PaperWork PaperSpace Asia - EDGEPROP SINGAPORE
PaperWork’s entry system uses facial recognition software (Photo: PaperSpace Asia)
There are also technologies that can be used to maximise the usage of space. “Motion sensors can help you track behaviour of users, such as how much time staff spend sitting on their actual desks, standing up, drawing, or at the communal area. The data collected can help you to maximise the usage of the space,” says PaperSpace’s Cheah.
JustCo has recently partnered SixSense, a spatial analytics technology company. It is able to monitor crowdedness for safe distancing purposes and users can view real-time information on centre density through the app. They can then choose suitable workspaces to go to. This data will also be used by JustCo’s design team to improve office design and construction, says Chia.
Moving forward, PaperWork has plans to take up more space within the National Design Centre. The company, which has locations in Singapore, Bangkok and Philippines, is also eyeing expansion to India, starting from Mumbai and Delhi.
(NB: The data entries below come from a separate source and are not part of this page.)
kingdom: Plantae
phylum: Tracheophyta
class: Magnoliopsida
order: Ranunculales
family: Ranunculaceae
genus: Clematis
Meanwhile, Arcc Spaces is in discussions with different landlords in the global market and will be looking at opening facilities in cities where it does not have a presence yet, such as Tokyo and Shenzhen. It currently has 17 centres across Singapore, Kuala Lumpur, Beijing, Hong Kong and Shanghai.
Expansion plans are also on track for JustCo. In 2020, it opened three new spaces in Singapore and one centre each in Melbourne, Bangkok, Taiwan and Seoul. In 2Q2021, JustCo will be opening its next centre at Razer SEA HQ in one-north. It is also seeking to expand to Japan following its latest joint venture with Daito Trust, a listed construction and real estate company in Japan.
“We believe that the future of work belongs to flexible and on-demand workspaces. Employees will be empowered to decide where and how they work to achieve the best productivity,” says JustCo’s Chia.